Demand for apprenticeships grows

Campaigner Manager of Not Going to Uni and apprentice, Tamara Hassan

By David Hennessy

Increasing numbers of students who score well in their A levels are rejecting going to university and opting to learn on the job instead. Thousands of teenagers who received their results last week are snapping up the growing number of apprenticeships on offer so they can earn while they train for a career.

According to the National Apprenticeship Service, there are about 20,000 apprenticeships on offer in a range of occupations from law and accountancy to IT and journalism.

This increase coincides with a survey that shows students struggling to make ends meet as the cost of going to university rises. According to Lloyds TSB’s third annual student finance report, almost one in five full-time students say they do not have enough money to get through month by month, , and 38 per cent say they are only just making ends meet. More than half the students surveyed (58 per cent) said they would end up with debts of over £10,000 by the time they finished their courses. Around half say they have had to take part-time jobs to ease the financial pressures – with 29 per cent of these saying it has a negative impact on studies.

The increasing popularity of apprenticeships among young people also comes after business research showed that employers find apprentices 15% more employable than young people with other qualifications. In the study, employers ranked higher apprentices as the most employable of all young people – above those with degrees.

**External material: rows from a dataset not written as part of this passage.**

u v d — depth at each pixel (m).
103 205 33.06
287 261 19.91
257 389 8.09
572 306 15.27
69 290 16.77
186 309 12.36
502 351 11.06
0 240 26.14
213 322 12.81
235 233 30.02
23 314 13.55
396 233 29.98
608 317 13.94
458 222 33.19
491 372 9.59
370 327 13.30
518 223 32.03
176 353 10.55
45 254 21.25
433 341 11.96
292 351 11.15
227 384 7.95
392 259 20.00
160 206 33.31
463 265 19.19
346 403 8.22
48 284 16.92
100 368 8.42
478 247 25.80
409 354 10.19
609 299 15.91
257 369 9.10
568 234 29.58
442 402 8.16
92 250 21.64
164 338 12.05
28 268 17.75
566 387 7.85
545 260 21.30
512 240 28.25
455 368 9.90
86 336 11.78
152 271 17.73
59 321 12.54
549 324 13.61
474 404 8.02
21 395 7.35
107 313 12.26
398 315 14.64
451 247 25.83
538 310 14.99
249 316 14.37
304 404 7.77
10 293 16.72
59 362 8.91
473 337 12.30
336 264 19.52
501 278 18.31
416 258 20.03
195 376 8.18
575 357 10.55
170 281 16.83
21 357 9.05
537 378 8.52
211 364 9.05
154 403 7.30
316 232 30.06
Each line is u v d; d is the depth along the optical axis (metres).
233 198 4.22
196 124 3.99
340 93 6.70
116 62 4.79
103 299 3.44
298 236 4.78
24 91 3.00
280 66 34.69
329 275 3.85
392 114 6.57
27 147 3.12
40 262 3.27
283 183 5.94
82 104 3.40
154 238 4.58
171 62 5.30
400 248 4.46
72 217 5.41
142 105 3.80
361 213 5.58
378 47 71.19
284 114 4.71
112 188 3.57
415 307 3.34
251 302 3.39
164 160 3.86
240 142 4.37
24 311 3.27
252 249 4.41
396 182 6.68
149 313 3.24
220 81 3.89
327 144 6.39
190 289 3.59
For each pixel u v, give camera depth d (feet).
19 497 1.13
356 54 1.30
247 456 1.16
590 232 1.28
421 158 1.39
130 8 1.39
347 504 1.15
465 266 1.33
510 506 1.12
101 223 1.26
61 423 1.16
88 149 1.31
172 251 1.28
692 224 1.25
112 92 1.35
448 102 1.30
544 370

Spencer Mehlman, Managing Director of Not Going to Uni

“University is a great deal,” begins Spencer Mehlman, Managing Director of when talking to The Irish World on Friday August 16. “Statistics say you can get £150,000 more over a working career. However, if it costs you £53,000 then it needs to be justified, especially when a University of Sheffield surveys suggest that apprentices earn £105,000 more over their career as well. One report out today suggested that 40% of people phoning a careers helpline were interested in other options than university after their results. This is incredible considering that practically no one is told about these other options, our own research showed that over 60% of young people never heard of any other route than university. That’s a scandal, when the debt and dubious employability of a degree make them a tough choice.”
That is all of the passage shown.